PAGE EXTRACT:

============

Rep. Justin Everett, R-Littleton, came to the well to oppose the bill saying he worried that it infringed on civil liberties and Second Amendment rights — something he cautioned his colleagues against doing after a slew of gun-control motivated recalls contributed to three Democratic senators losing their seats.
“This bill does not address the rights of gun owners in Colorado at all,” said Gardner. He added that he does not feel the bill infringes on civil liberties either.
“The worst deprivation of civil liberties is failing to provide help to someone who needs it and ends up taking their life or the life of a family member,” he said.
Ultimately, despite RMGO blacklisting, the measure passed with a bipartisan vote of 43-22 and now heads to the Senate.
Senate to ask voters if they’d like to update constitutional privacy rights
Sen. Kevin Lundberg, R-Berthoud, either saw the above clip or the joke is just too good not to be made by many. Anyhow, it goes like this, “At least we can be well assured that among all the federal agencies out there, the National Security Agency is really listening to you…”
Co-sponsored by Senate President Morgan Carroll, D-Aurora, and Sen. Greg Brophy, R-Wray, SCR 2 taps into the current zeitgeist, which is rightly concerned with digital privacy, by asking Colorado voters if they want to update the state Constitution’s language about privacy to include private digital records.
There was some debate on the floor about whether adding protection for people’s private electronic data from unreasonable searches and seizures would really keep the federal agencies out of Coloradans’ emails. Some, like Lundberg, believed it would, or at least that the federal government would have to actively invoke supremacy in order to access records.

============

PROVIDED DATA:
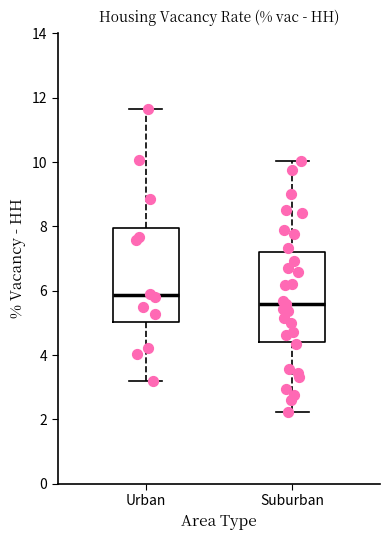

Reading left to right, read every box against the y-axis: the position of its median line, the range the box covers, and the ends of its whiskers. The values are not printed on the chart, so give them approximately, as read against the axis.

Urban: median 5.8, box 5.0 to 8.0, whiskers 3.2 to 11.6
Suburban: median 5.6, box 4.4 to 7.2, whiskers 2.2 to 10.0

============

INSTRUCTIONS FOR THE TASK: Extend the report on the Colorado legislature's gun and digital-privacy debates, starting after its final sentence.

TASK OUTPUT:
In any case, if voters approve it, the amendment will update privacy standards at least as far as state government oversight is concerned. That would insure the privacy of communications like email, or direct Twitter or Facebook messages. It would exclude public postings to your Facebook wall, Twitter, Instagram etc.
The measure needed at least 24 votes in the Senate to get on the ballot, but it got the whole chamber, passing 34-0.
Slate of telecom bills fly through Senate
In an effort to push that much-desired high-speed internet lifestyle out to Colorado’s rural communities, a coalition of lawmakers brought forward five telecomm bills that will deregulate the telecommunications market and pull money once used for landlines into a broadband fund.
You can read our run-down of the individual bills here.
Despite serious concerns from the AARP and consumer advocacy groups that these bills could allow telecom companies to dramatically raise the rates for landline services — which many people residents rely on for both 911 and security services — the bills got near unanimous final approval in the Senate today.